Number of people suffering extreme droughts set to double worldwide, new climate change study shows
The number of people suffering extreme droughts across the world will double in less than 80 years as a result of changes in climate and population, according to new research.
The University of Nottingham is part of a global research effort led by Michigan State University, which offers the first ever worldwide view of how climate change could affect water availability and drought severity in the decades to come.
Through hydrological model simulations by teams across the world, the researchers predict eight per cent of the global population will face extreme droughts by the late 21st century. The team projects that there will be a large reduction in natural land water storage in two-thirds of the world, also caused by climate change.
Land water storage, technically known as terrestrial water storage, or TWS, is the accumulation of water in snow and ice, rivers, lakes and reservoirs, wetlands, soil and groundwater — all critical components of the world’s water and energy supply. TWS modulates the flow of water within the hydrological cycle and determines water availability as well as drought.
The researchers also predict that areas of the Southern Hemisphere will be affected proportionally more. They say that some of these areas already have major water scarcity issues, which makes the results particularly concerning. The study and its findings have been published in the journal Nature Climate Change, with more than 20 contributing authors from Europe, the US, China and Japan.
The set of 27 global climate-hydrological model simulations, spanning 125 years, was conducted under a global modelling project called the Inter-Sectoral Impact Model Intercomparison Project.
Simon Gosling, Professor of Climate Risk at the University of Nottingham, with Dr Hannes Müller Schmied of Goethe-University Frankfurt, led the coordination of the hydrological model simulations used in the study.
Our study is an early warning sign of what might happen if global greenhouse gas emissions are not reduced and it highlights the importance of rebuilding greener as we emerge from the pandemic.

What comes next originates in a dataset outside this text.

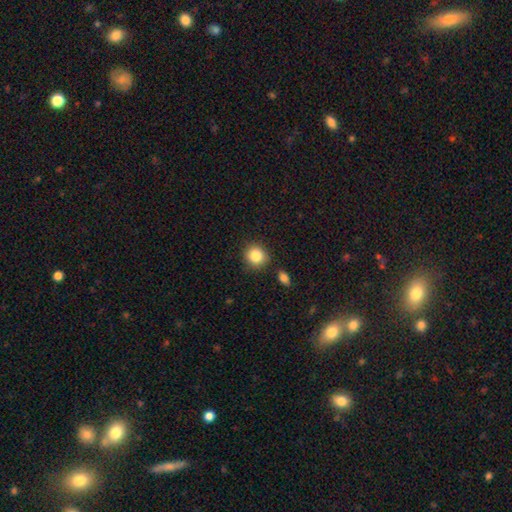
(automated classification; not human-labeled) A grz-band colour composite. It shows a smooth galaxy with no disk features (85%) that is round (87%). Merging: none (85%).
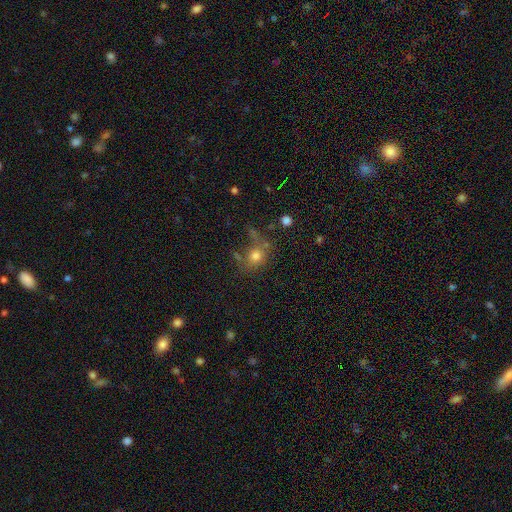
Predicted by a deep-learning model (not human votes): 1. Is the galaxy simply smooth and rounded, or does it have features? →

It is more important than ever to develop appropriate water management solutions for addressing the risk of more people exposed to droughts in the future.
Professor Simon Gosling, co-author, School of Geography
Farshid Felfelani, postdoctoral researcher at Michigan State University said: “Recent advances in process-based hydrological modeling, combined with future projections from global climate models under wide-ranging scenarios of socioeconomic change, provided a unique foundation for comprehensive analysis of future water availability and droughts. We have high confidence in our results because we use dozens of models and they agree on the projected changes.”